Todavía se las da de chulito conmigo. Agarro con más vehemencia la pistola y me acerco a él con pasos débiles, coloco el arma en su cabeza para que le quede claro que no estoy jugando y que me encuentro en pleno uso de mis facultades.

—Enciéndala ahora —zanjo cabreada, con mucho frío y temblando de la fiebre.

El sheriff camina hacia el escritorio, temeroso de sus propios pasos. Teclea la clave en el teclado de la computadora y esta muestra una pantalla con la imagen de la policía local.

—Listo, no hay nada, puede comprobarlo por usted misma —dice poniendo los ojos en blanco.

—Abra la carpeta en donde tiene los nombres de cada niño y adolescente de este maldito pueblo —mascullo sin dejar de apuntarle con el arma.

—No sé de qué me habla.

Pretende recorrer el mismo camino que Alice Wilkerson. Mal camino, Morris, muy mal.

—No me haga volver a formular la pregunta, sheriff.

Suspira, vuelve a tomar aire y cliquea algo en la computadora. De inmediato una serie de fotos diversas saltan en la pantalla. Pertenecen a niños y algunos adolescentes, muchos se observan semidesnudos, otros ya muertos. El horror en esas fotografías es doloroso. Aprieto mi mano sobre la pistola y giro mi cuerpo helado hacia el sheriff, su cara palidece y hace un leve gesto implorando perdón. Aprieto los dientes, no le doy oportunidad de hablar, disparo el arma descargando el cargador como nunca lo he hecho.

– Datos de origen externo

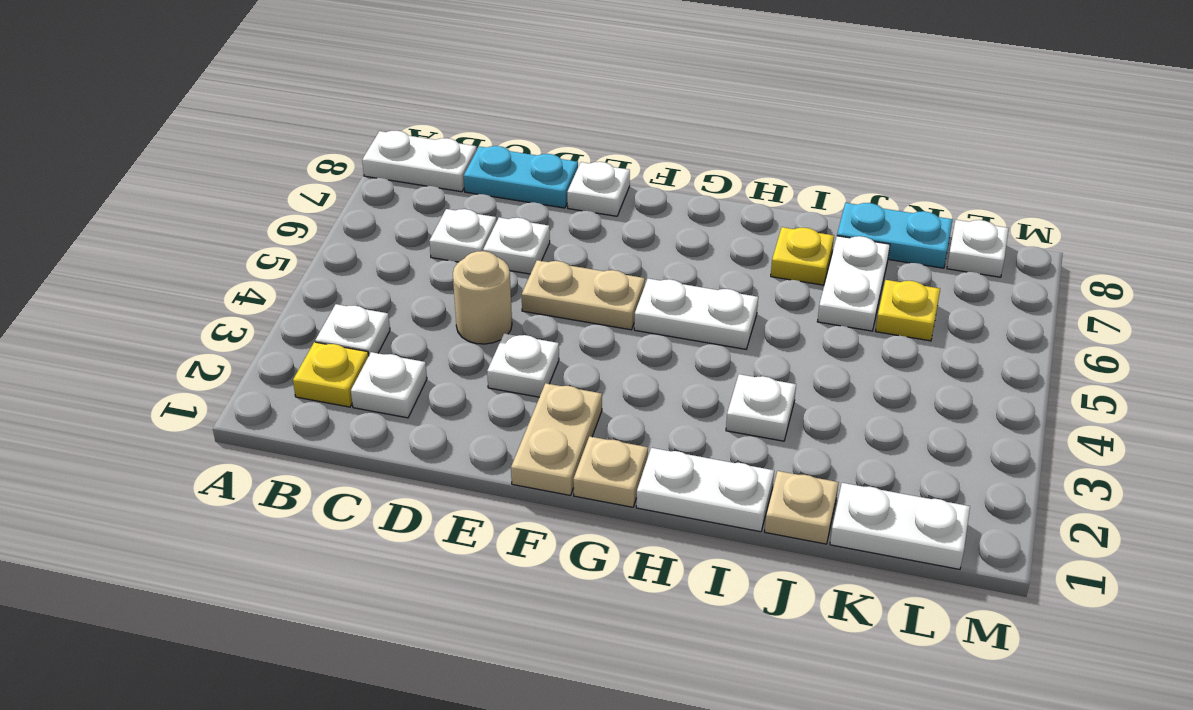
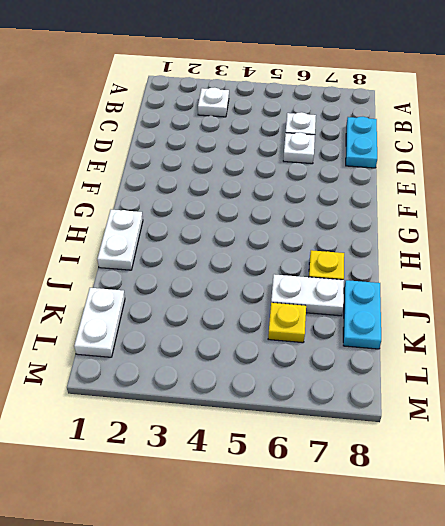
none -> white plate A8:B8 level 1
none -> yellow plate B2 level 1
none -> white plate C2 level 1

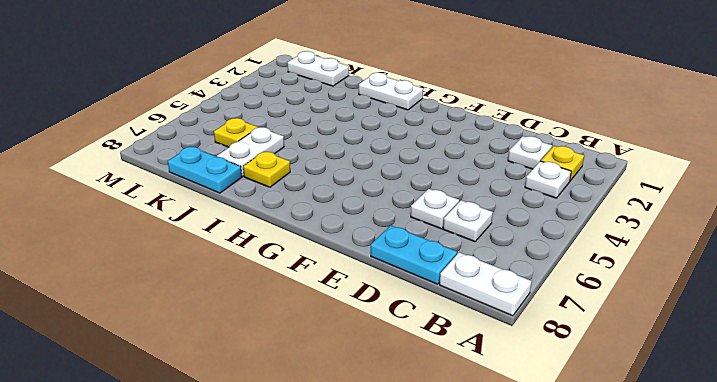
none -> tan round brick D4 level 1
none -> white plate E3 level 1
none -> tan plate E5:F5 level 1

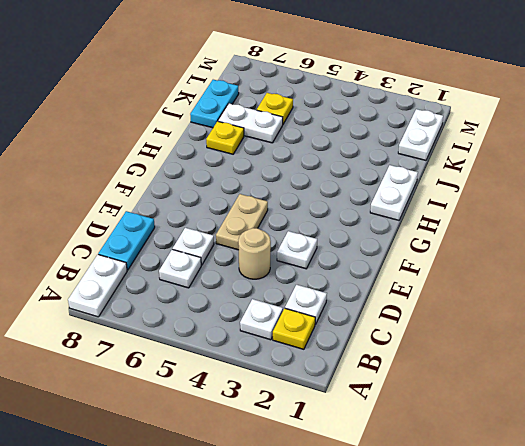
none -> white plate E8 level 1
none -> tan plate F1:F2 level 1
none -> tan plate G1 level 1

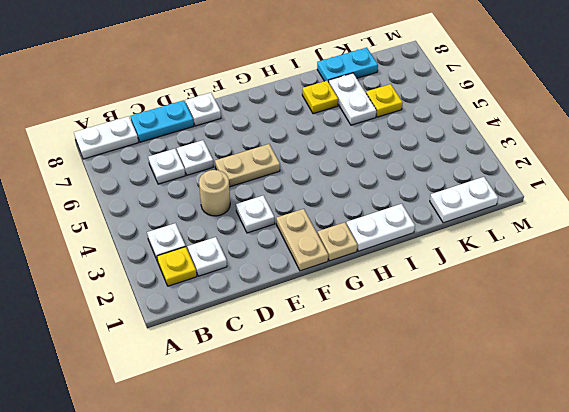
none -> white plate G5:H5 level 1
none -> white plate I3 level 1
none -> tan plate J1 level 1

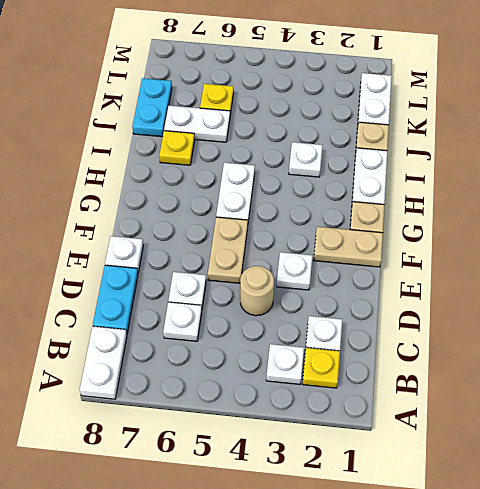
none -> white plate L8 level 1

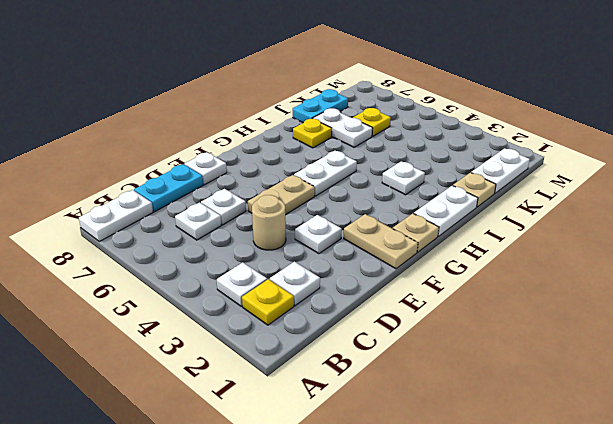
none -> white plate L8 level 1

Cinco disparos. Cinco balas.

Su cuerpo golpea el escritorio, la silla y luego cae al suelo haciendo un sonido repugnante. La sangre salpica todas las paredes y mi cuerpo. Pretendo caminar hacia él, pero las piernas me fallan y la vista se me nubla. Caigo en el suelo muy cerca del cuerpo sin vida del sheriff, mi arma rueda por el piso de madera y la oscuridad junto con el dolor me abrazan.

«Es por ti, Nicholas» Susurro antes de quedarme inconsciente por completo.